Doğru Çalışma ve Toplumsal Farkındalık

Toplum olarak nasıl çalışacağımızı bilmiyoruz. İşlerimizi yüzeysel yapıyoruz ve bu hâlimizi düzeltmek yönünde bir çabamız yok maalesef. Hayatın içinde bir hatamız ortaya çıkınca veya bir işi eksik yapınca hemen huzursuzlanıyor, şikâyet etmeye ve kendimizi savunmaya başlıyoruz. İçimize dönüp samimi sorularla öz eleştiri yapmıyoruz. Nerede eksik kaldım nerede hata yaptım da sonucu bu oldu gibi sorular sormuyoruz kendimize ve otokontrol sistemi oluşturmuyoruz. Bu hâller ve tutumlar, toplumun çoğunluğunda olduğu için toplum olarak büyük sıkıntılar yaşıyoruz. Konuşan çok ama gerçek manada iş yapan ve değer üreten az bir toplum profili ile karşı karşıya geliyoruz.

İnsan olarak bilmeliyiz ki öz eleştiri yapmadan, kendimizdeki hataları düzeltmeden yaptığımız işler düzgün olmayacaktır. Zaten yaptığımız işler bizim aynamızdır. Eksik ve hatalı hâlimiz yaptığımız işe de yansımaktadır. Ne yaparsak yapalım bahane üretmeyelim. Şunu bilelim ki bahane üretmek çok basittir ve çevremize baktığımızda bir sürü bahane üretebileceğimiz durum vardır. Zaten toplumda ve dünyada birçok olumsuz durum söz konusudur. Toplumumuza baktığımızda herkes şikâyet etmekte ama olumsuzlukları düzeltmek için kimse çaba sarf etmemektedir.

Peki biz ne yapabiliriz? Biz hayatı pozitif anlamda nasıl değiştirebiliriz? Hayatı nasıl güzelleştirebiliriz? Meseleye ne yaparsak yapalım yaptığımız işi önemsemekle başlayabiliriz.

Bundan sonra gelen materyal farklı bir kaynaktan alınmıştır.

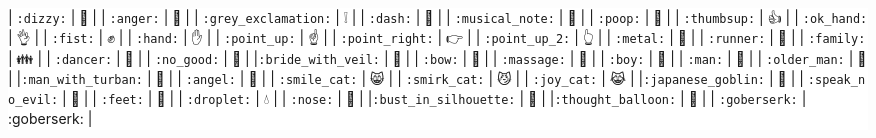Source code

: |      `:dizzy:`        |      💫      |
|     `:anger:`        |      💢      |
| `:grey_exclamation:`  |      ❕      |
|      `:dash:`        |      💨      |
|  `:musical_note:`    |      🎵      |
|      `:poop:`        |      💩      |
|    `:thumbsup:`      |      👍      |
|    `:ok_hand:`       |      👌      |
|      `:fist:`        |      ✊      |
|       `:hand:`        |      ✋      |
|    `:point_up:`      |      ☝️      |
|  `:point_right:`     |      👉      |
|   `:point_up_2:`     |      👆      |
|     `:metal:`        |      🤘      |
|     `:runner:`       |      🏃      |
|     `:family:`       |      👪      |
|     `:dancer:`       |      💃      |
|    `:no_good:`       |      🙅      |
|`:bride_with_veil:`   |      👰      |
|      `:bow:`         |      🙇      |
|    `:massage:`       |      💆      |
|      `:boy:`         |      👦      |
|      `:man:`         |      👨      |
|   `:older_man:`      |      👴      |
|`:man_with_turban:`   |      👳      |
|     `:angel:`        |      👼      |
|   `:smile_cat:`      |      😸      |
|   `:smirk_cat:`      |      😼      |
|    `:joy_cat:`       |      😹      |
|`:japanese_goblin:`   |      👺      |
| `:speak_no_evil:`    |      🙊      |
|      `:feet:`        |      🐾      |
|    `:droplet:`       |      💧      |
|      `:nose:`        |      👃      |
|`:bust_in_silhouette:` |      👤      |
|`:thought_balloon:`   |      💭      |
|   `:goberserk:`      | :goberserk: |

Etraftaki olumsuzluklara takılmadan ve aldırış etmeden, onların bizi aşağı çekmesine izin vermeden, işimizi severek ve bir sanatçı gibi eserimizi azim ve kararlılıkla en güzel şekilde yapmaya gayret edelim. Şunu bilelim ki hepimiz insanız ve hepimiz hata yaparız. Bir şeyi hemen kusursuz bir şekilde yapamayız. Yaptığımız işlerde mutlaka hata yapacağız. Önemli olan hata yapmaktan korkmamak ve korkularımıza kapılmadan yapılacak işlere koyulmaktır. Unutmayalım ki hatalarımız deneyimlenmedikçe fark edilmez ve düzeltilmez. Önümüze gelen işlerde hataları düzelte düzelte daha iyi ve kusursuz bir iş ortaya çıkarma gayretine girmek, beklenen eylemin ta kendisidir. Bu kararlılıkla ilerlersek yaptığımız iş daha kusursuz olmaya doğru gidecektir. Zaten yaptığımız işten emin olmaya başlarsak bahane üretmemizi gerektiren bir durum olmayacaktır. Bizdeki hâli başka insanlara da yansıtabilirsek, başka insanlar da bizden etkilenirse toplumda olan şikâyet etme ve işlerini yüzeysel yapma durumu zamanla kaybolacaktır. İşini iyi yapan insan sayısı arttıkça toplumdaki olumsuz hava dağılacak ve toplum günden güne bir hasta misali iyileşecek ve daha iyiye doğru gidecektir.

Kararlılık ve samimiyetle yapılan işlerde Allah, kuluna yardım edecektir. Bazen başımıza gelmiştir: Bir konuda çok sıkışırız ve ilerleyemeyiz. Oluşan sorunu aşamayız. Tam da o durumda bizdeki samimiyet ve kararlılık hâli ile birlikte Yüce Allah bize aşamadığımız sorunu çözmek için yardım eder. Zor görünen sorunun çözümü mucizevi bir şekilde önümüze çıkar. Biz yeter ki içimizdeki samimiyeti kaybetmeyelim. Hayatı güzelleştirmek için çabalayalım. Allah’a güvenelim. O her zaman samimi kullarının yardımcısıdır. Son olarak; Atatürk’ün bir sözüyle yazımızı noktalayalım: “Hiçbir şeye ihtiyacımız yok, yalnız bir şeye ihtiyacımız vardır; çalışkan olmak.”